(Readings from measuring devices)
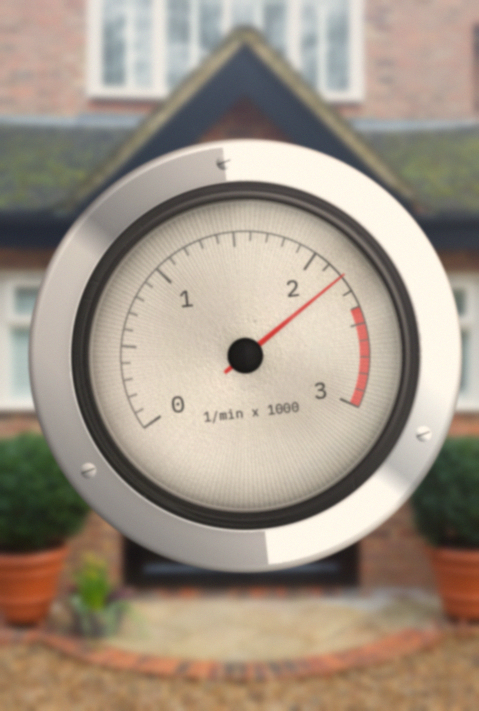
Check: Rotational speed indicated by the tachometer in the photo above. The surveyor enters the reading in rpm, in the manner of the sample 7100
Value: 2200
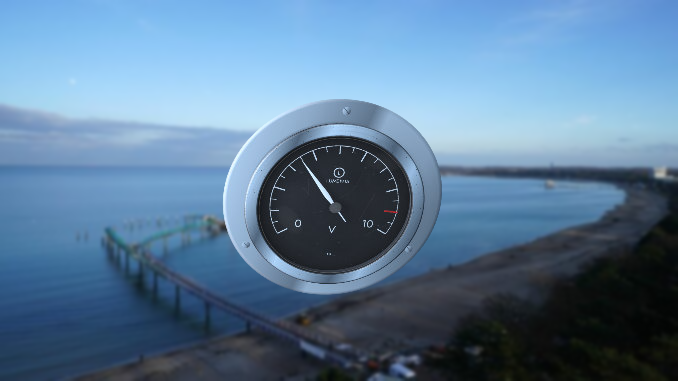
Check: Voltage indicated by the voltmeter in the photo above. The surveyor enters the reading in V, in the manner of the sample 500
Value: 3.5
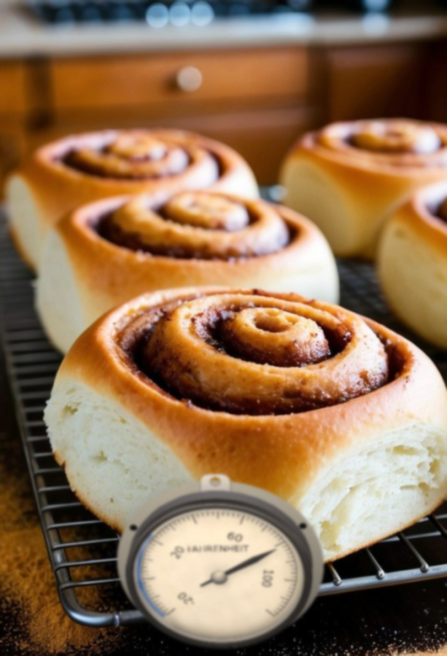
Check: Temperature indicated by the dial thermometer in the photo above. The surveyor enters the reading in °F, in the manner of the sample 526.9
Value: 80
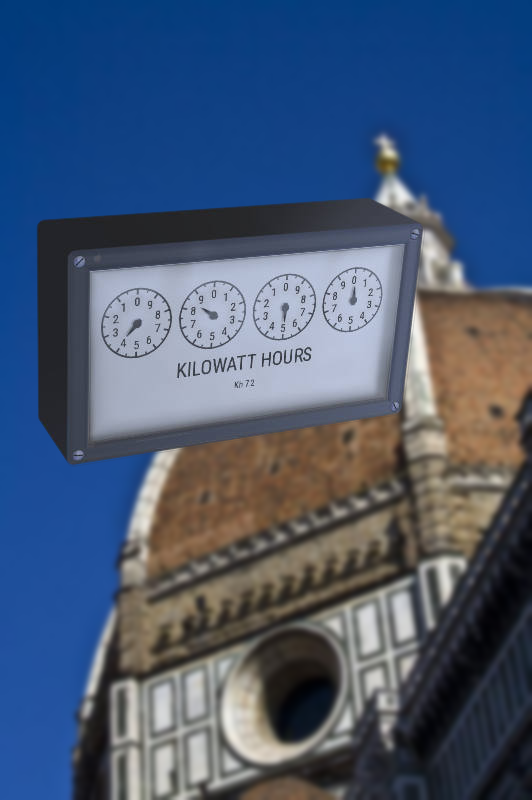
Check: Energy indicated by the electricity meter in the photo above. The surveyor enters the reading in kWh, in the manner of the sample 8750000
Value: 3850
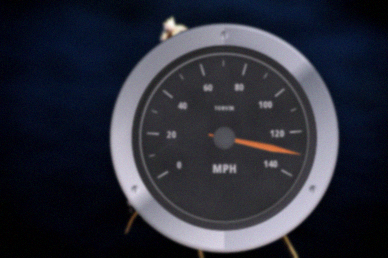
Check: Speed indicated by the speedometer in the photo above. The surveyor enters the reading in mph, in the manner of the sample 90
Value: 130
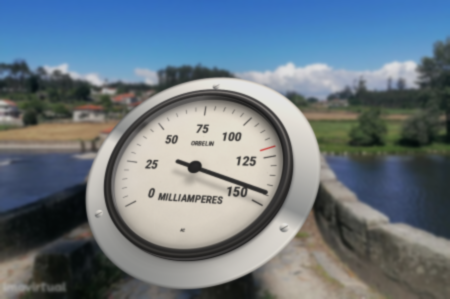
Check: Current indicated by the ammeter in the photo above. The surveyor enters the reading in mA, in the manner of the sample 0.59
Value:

**Directions**
Rewrite every line of the records as a numbered list, with no blank lines. Leave the pictures out.

**Result of the task**
1. Check: Rotational speed indicated by the tachometer in the photo above. The surveyor enters the reading in rpm, in the manner of the sample 7100
2. Value: 2200
3. Check: Voltage indicated by the voltmeter in the photo above. The surveyor enters the reading in V, in the manner of the sample 500
4. Value: 3.5
5. Check: Temperature indicated by the dial thermometer in the photo above. The surveyor enters the reading in °F, in the manner of the sample 526.9
6. Value: 80
7. Check: Energy indicated by the electricity meter in the photo above. The surveyor enters the reading in kWh, in the manner of the sample 8750000
8. Value: 3850
9. Check: Speed indicated by the speedometer in the photo above. The surveyor enters the reading in mph, in the manner of the sample 90
10. Value: 130
11. Check: Current indicated by the ammeter in the photo above. The surveyor enters the reading in mA, in the manner of the sample 0.59
12. Value:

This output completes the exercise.